Cowart served on the water and sewer district in Cedar Key. He served as a liaison for several clubs in the county area and as president of Levy’s schools foundation.
His opponent, 63-year-old, Jerry Lawrence, was born into a military family in Montgomery, Alabama. At Auburn University, he received a master’s in education. Instead of going straight into a career, he sold his Volkswagen bug and bought a one-way ticket to Israel for five years with only $400. Ten years later, he got back into education.
Lawrence has covered a vast variety of subjects throughout his 28 years of being an educator. Some of his past students won national silver and gold awards for their literary magazine work.
“And that happens by the culture that you build within that classroom,” Lawrence explained. “Your students have to trust you. It’s a give and take. There’s gotta be openness and an exchange of ideas.”
In 2006, he moved to Levy with his wife Kathy, where he landed the position as assistant principal at Bronson Middle High School.
While these two candidates have very different lives, they share one goal: raising student achievement. In 2018, Levy County ranked 57 out of Florida’s 67 counties in student achievement.
Lawrence believes it has everything to do with leadership.
“I’m tired of excuses and there isn’t any reason why our students shouldn’t get the best education that we as adults have to offer. To me, it’s all about leadership. I don’t blame anybody, but it’s all about leadership,” he said. To execute that, he plans on creating a report card for the teachers to evaluate the superintendent and the school.
“I think it’s only fair that the employees have that same opportunity to provide feedback into the job that we’re doing. So, I really want to be a lot more transparent,” Lawrence said.
His other goals are to improve student achievement by creating better relationships with parents and expanding vocational programs.
Above: Lawrence explains how vocational programs have an effect on student achievement.
Cowart said his current position on the board has allowed him to create plans for student achievement already.

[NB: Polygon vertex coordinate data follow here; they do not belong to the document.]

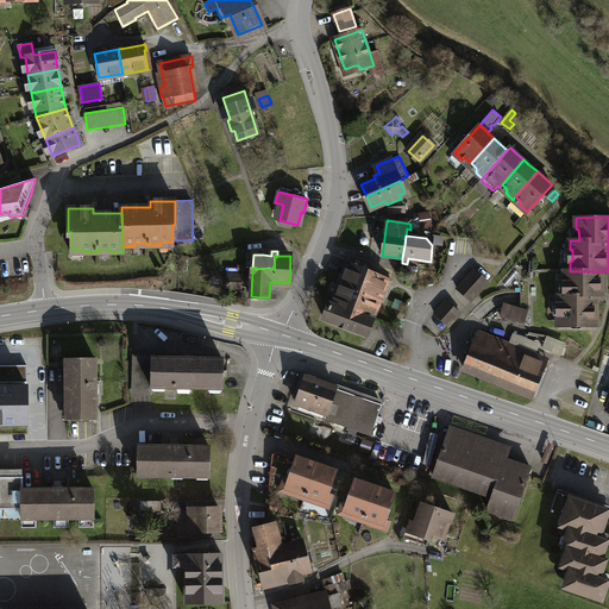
[(350,259),(334,299),(359,308),(357,314),(371,320),(381,299),(388,280),(368,271),(369,268),(350,259)]
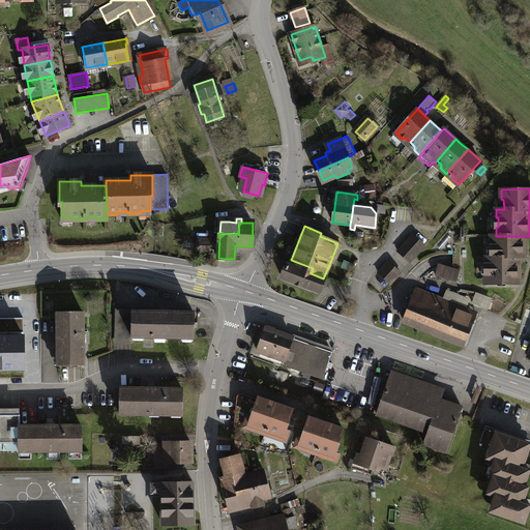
[(425,245),(414,235),(399,252),(410,262),(425,245)]
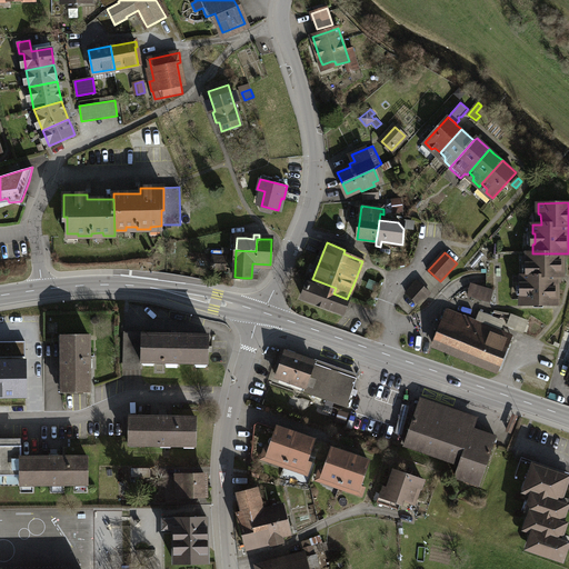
[(477,271),(488,259),(480,252),(469,265),(477,271)]
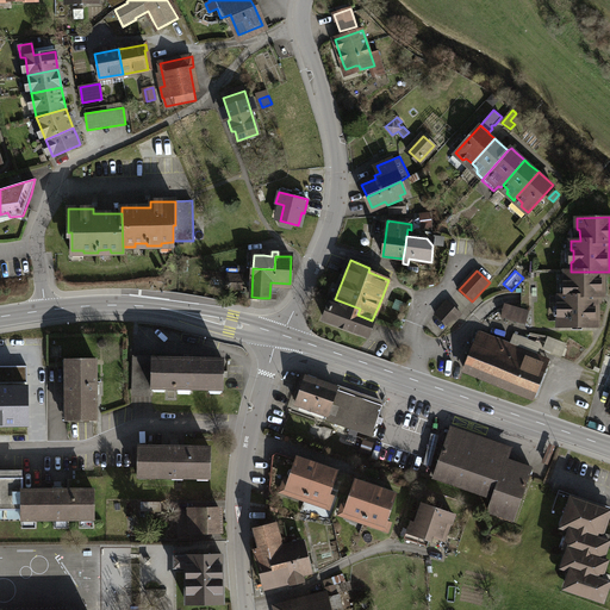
[(559,316),(560,325),(597,325),(597,302),(597,296),(603,296),(603,272),(571,272),(566,272),(565,282),(568,284),(567,294),(559,294),(559,304),(561,304),(561,315),(559,316)]
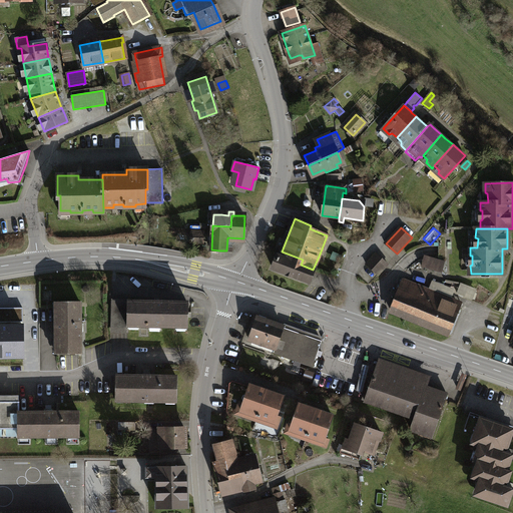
[(192,230),(191,242),(202,243),(203,231),(192,230)]
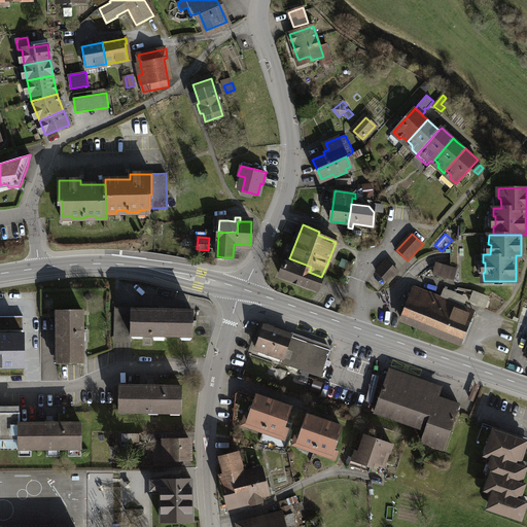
[(282,270),(280,276),(294,280),(295,276),(303,278),(301,283),(318,289),(322,277),(321,277),(309,272),(311,267),(289,258),(287,265),(285,264),(282,270)]
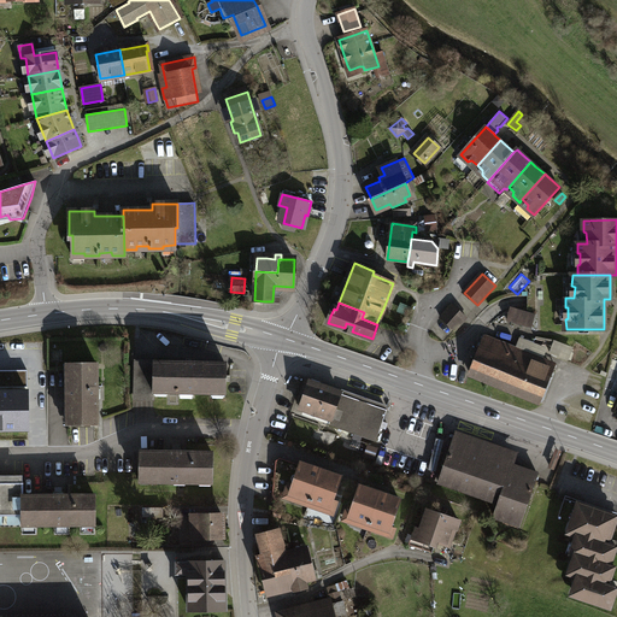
[(466,317),(453,305),(441,318),(454,330),(466,317)]
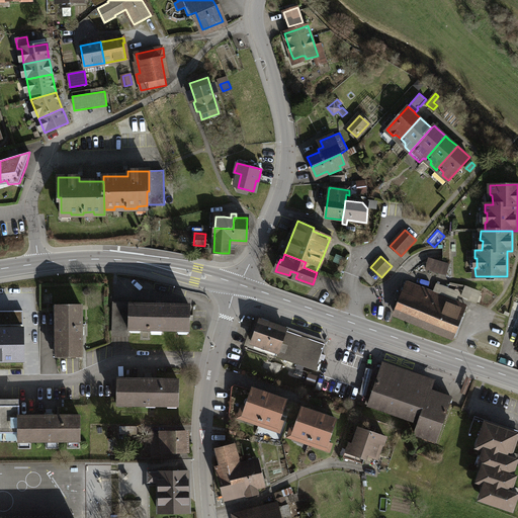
[(428,257),(425,271),(431,273),(432,271),(446,275),(449,263),(428,257)]
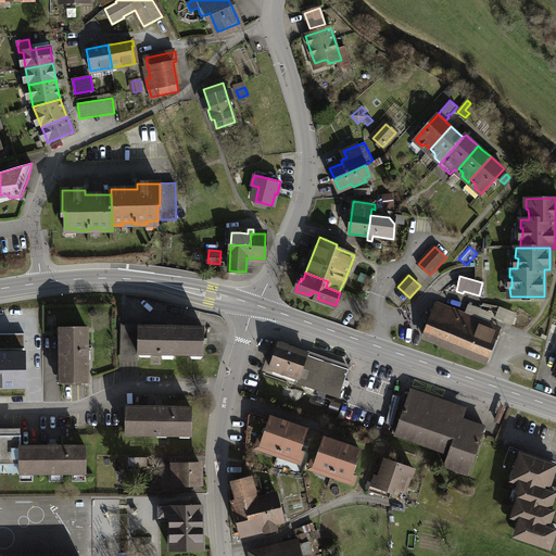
[(437,303),(424,336),(488,362),(498,333),(493,331),(495,327),(437,303)]
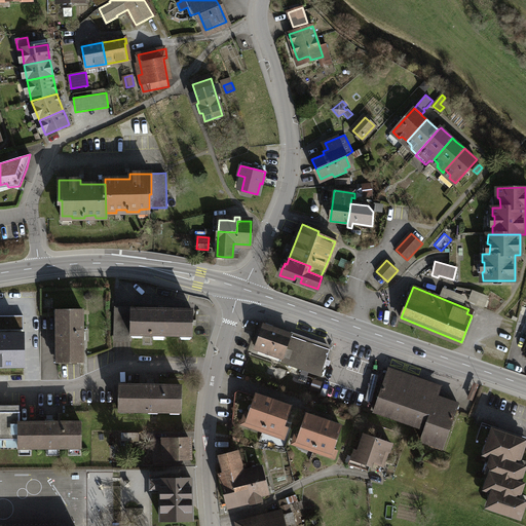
[(480,295),(473,293),(470,301),(476,304),(480,295)]
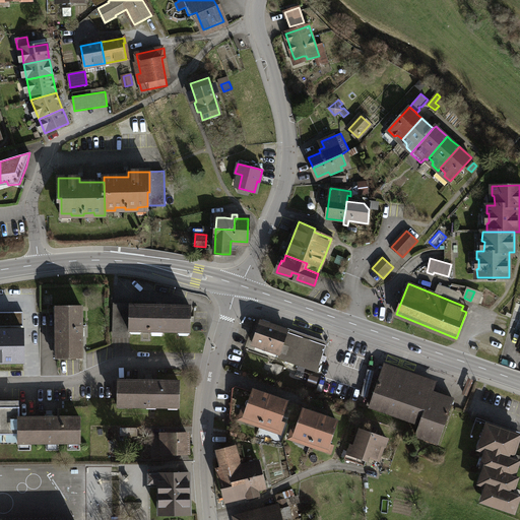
[(159,307),(114,306),(114,335),(130,335),(131,330),(190,331),(190,307),(159,307)]
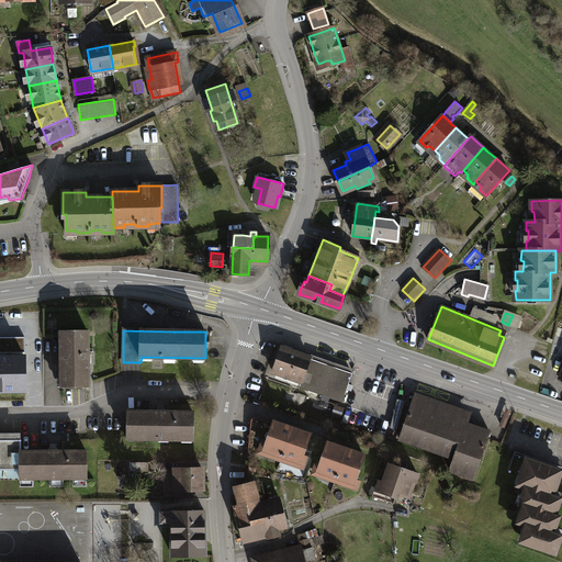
[(88,332),(62,332),(63,386),(88,386),(88,359),(88,332)]
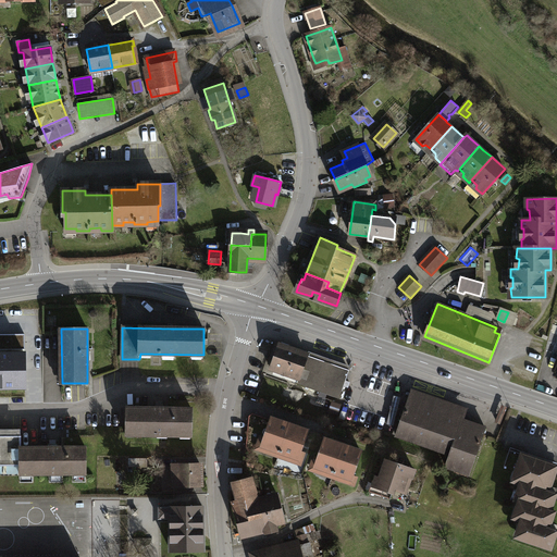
[(307,354),(280,345),(271,369),(291,375),(289,380),(297,382),(296,384),(339,398),(349,370),(306,355),(307,354)]
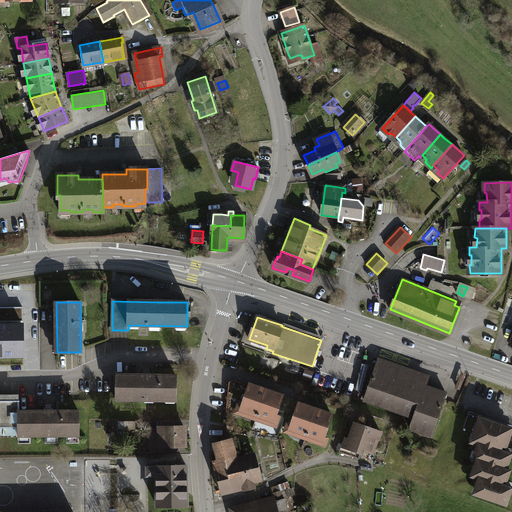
[(0,323),(0,358),(24,358),(24,323),(0,323)]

He believes that students reading on grade level is essential.
Over the summer, Cowart, and the board brought in a reading comprehension focus-based teacher. He said she is working with reading coaches throughout the district to help the program rise.
Cowart said his vision for the past eight years has been to implement career and technical education into Levy schools. Now, there are three programs dedicated to aquaculture, hospitality management and sewer certifications.
“There’s going to be a lot of people that are going to be retiring and exiting these fields of work and in the career technical side, and so there’s going to be growth and opportunity for our students to get into programs, get good-paying jobs and be productive citizens.”
Above: Cowart discusses new programs established for student development.
With the uncertainty of COVID-19, concerns over student safety are at the forefront. Both Cowart and Lawrence said they are taking the matter seriously. Levy students have the option of doing school on-campus or online.
“One of the things we’ve done is partnered with our department of health. As we have those that develop either symptoms or those that have tested positive, we’ve put those protocols in place to keep everybody safe and it’s really mitigated what could have been a worse situation,” said Cowart. Lawrence says he agrees with what the current board is doing right now.
The general election on Nov. 3 will determine whether Cowart or Lawrence will be Levy County’s next superintendent of schools.